* [Фрагмент страницы]:
☆ ☆ ☆ ☆
Эта черта – не внешняя, как могло бы казаться; она, как глубоко идущая щель, позволяет нам заглянуть в психику Толстого. Странное дело: он столько раз терпел неудачи в своих попытках обновления, и все-таки, наперекор опыту, почти против воли, он как-то внутренне убежден, что стоит человеку хорошенько понять и крепко захотеть – он может сознанием принудить свою душу к обновлению. Казалось бы, и свой, и чужой опыт давно должны были доказать ему, что рассудок в этом деле почти бессилен. Ему было уже 30 лет; как зрелый человек и особенно как художник, он не мог не знать, насколько чудовищно-косны врожденный склад и навыки воли: мыслью ли преодолеваются они? И все-таки он не может не верить в реальную силу мысли над волею. Художественно – мы увидим это дальше – он и сейчас изображает человеческую жизнь, как стихийный молекулярно-волевой процесс, но лишь только он пробует отдать себе отчет в совершающемся, его разум с какою-то яростью восстает против очевидности. Так его сознание раздваивается: он ясно видит, что естественный закон душевной жизни – детерминизм, и однако он не в силах подавить в себе противоположную уверенность, что разум может приобрести власть над душою. И эта противоположная уверенность, вопреки опыту, настолько крепка в нем, что ее никак невозможно признать простым капризом ума. Нет: очевидно, и она есть в нем некое знание о сущем; очевидно, и она опирается на какой-то тонкий его душевный опыт, открывший ему какую-то смутную правду о природе и силе мысли. Как бы то ни было, эта двойственность не подлежит сомнению.
☆ ☆ ☆ ☆
* [Исходные данные]:
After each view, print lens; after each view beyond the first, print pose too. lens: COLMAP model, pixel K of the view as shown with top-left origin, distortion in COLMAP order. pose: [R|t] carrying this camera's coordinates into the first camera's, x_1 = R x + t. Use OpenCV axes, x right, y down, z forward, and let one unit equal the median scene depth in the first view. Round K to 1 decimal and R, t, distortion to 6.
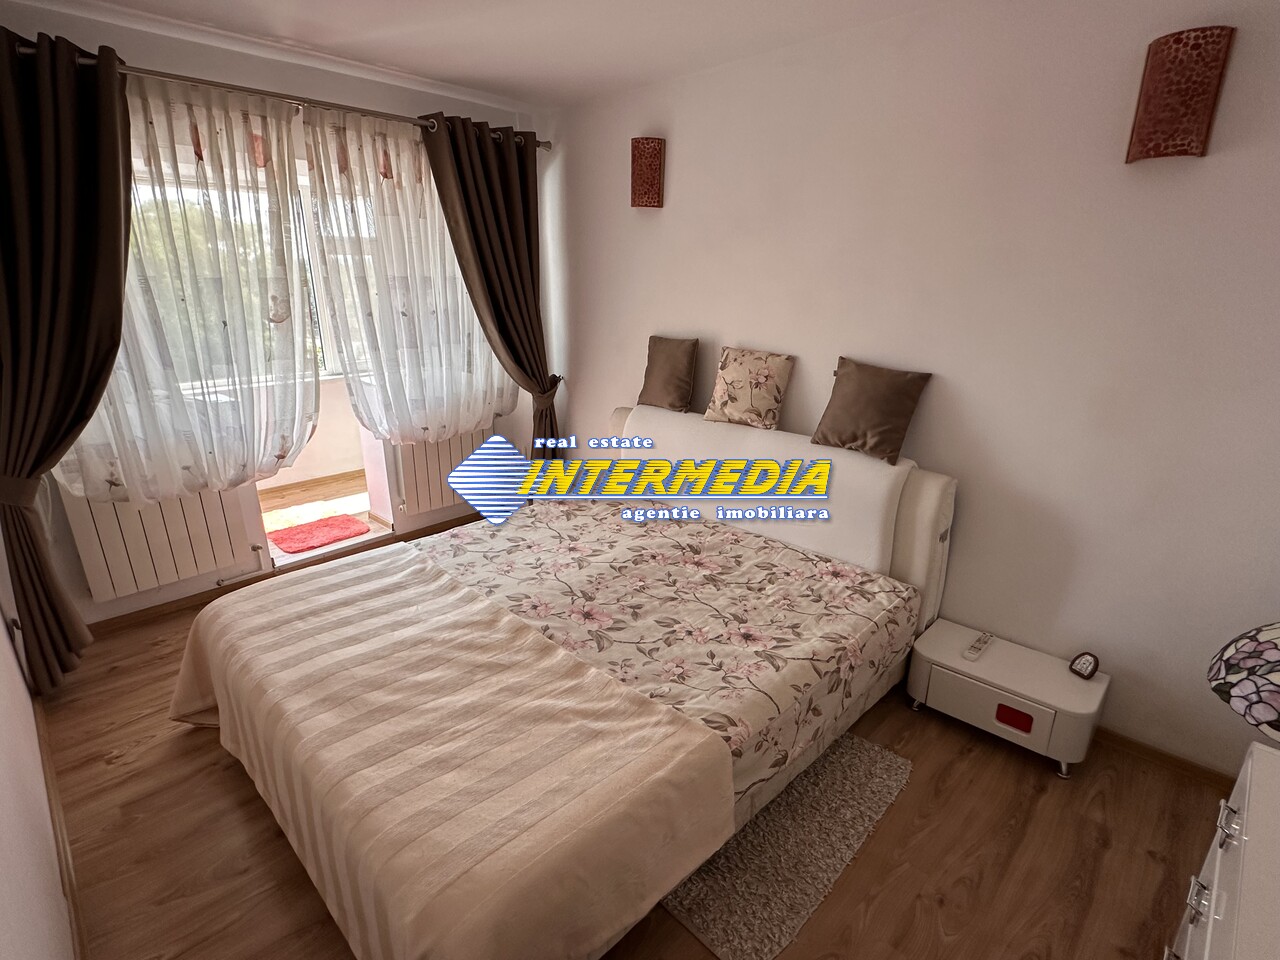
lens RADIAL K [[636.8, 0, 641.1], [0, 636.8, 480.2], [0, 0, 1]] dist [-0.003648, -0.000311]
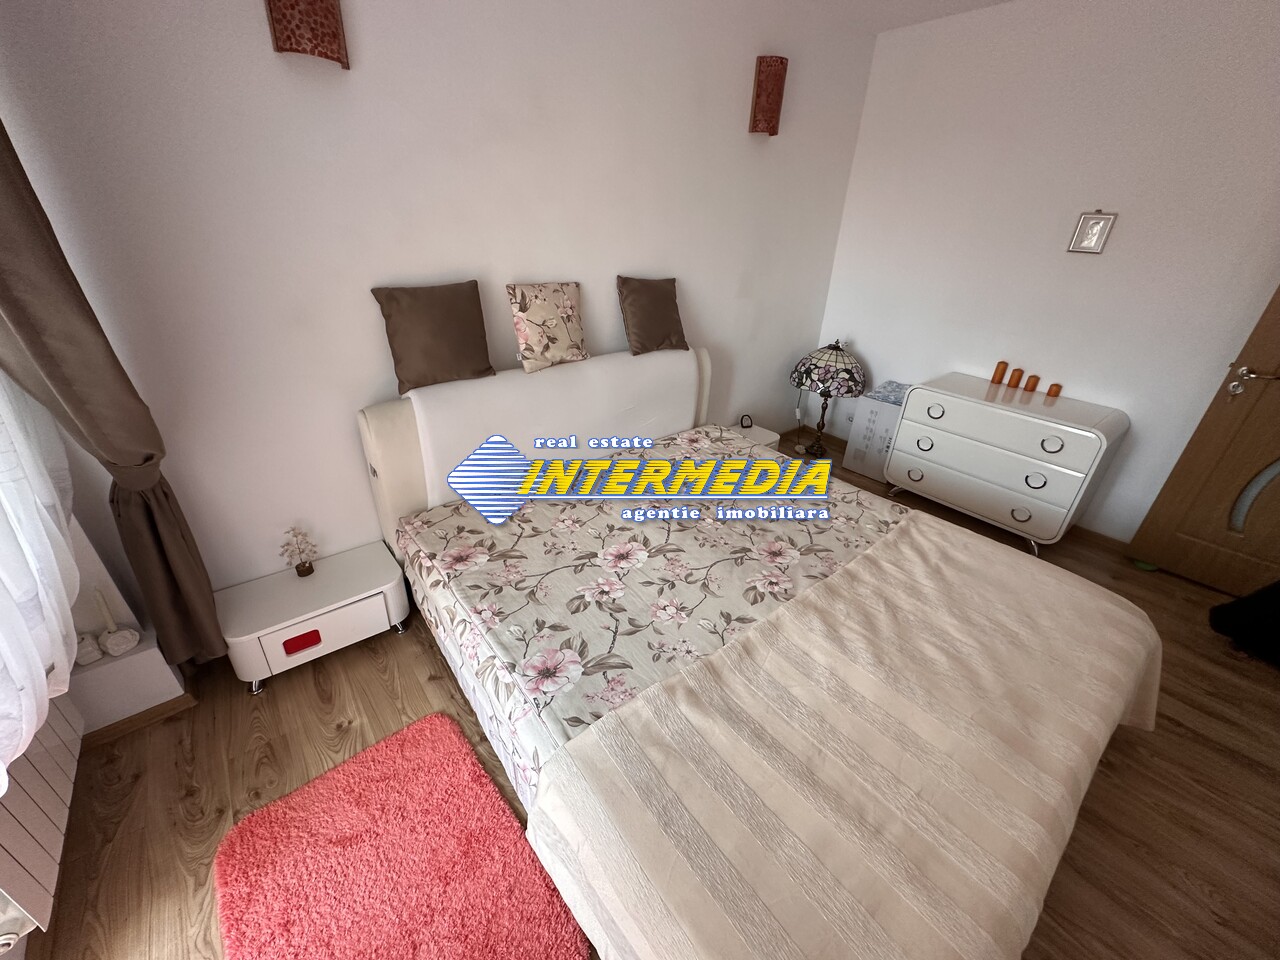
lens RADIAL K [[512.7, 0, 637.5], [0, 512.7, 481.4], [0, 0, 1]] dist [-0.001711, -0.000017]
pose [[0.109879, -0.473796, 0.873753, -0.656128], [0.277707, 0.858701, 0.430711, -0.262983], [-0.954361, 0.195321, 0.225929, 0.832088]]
☆ ☆ ☆ ☆
* [Задания]:
1. Ответьте на вопросы по фрагменту о Толстом:
(a) Сколько лет было Толстому, согласно фрагменту?
(b) Как Толстой художественно изображает человеческую жизнь?
(c) Что Толстой ясно видит как естественный закон душевной жизни?
2. Продолжите фрагмент о Толстом сразу после его последнего предложения.
Перечень для работы не понадобится.

* [Ответы к заданиям]:
1.
(a) 30 лет.
(b) Как стихийный молекулярно-волевой процесс.
(c) Детерминизм.

2.
Сейчас Толстой исповедует свой догмат о преобразовательной силе мысли только в применении к индивидуальной душе и личной судьбе человека; во вторую половину своей деятельности он этот же догмат положит в основание своей общественной проповеди и будет неустанно твердить, что как только люди поймут такую-то идею и твердо решат ей следовать, так немедленно обновится общественный организм и все его недуги исчезнут. В таком применении этот догмат будет казаться еще более ребяческим, потому что кто же не знает, как много истины уже проповедано людям на протяжении времен и как мало эта истина влияла на историческую жизнь? Но не надо судить поспешно. Художники такого размера, как Толстой или Гоголь, видят зорче нас, хотя далеко не всегда способны рассказать все, что видели. Достоевский сказал: «Можно многое знать бессознательно». Толстой за все свои долгие годы не сумел доказать своего догмата, – он только во всех своих тридцати томах упорно утверждал его. Не свидетельствует ли он нам об истине, которую он узнал на опыте, но которая еще не может быть выражена не только в грубых логических терминах, но даже в гораздо более тонких художественных образах?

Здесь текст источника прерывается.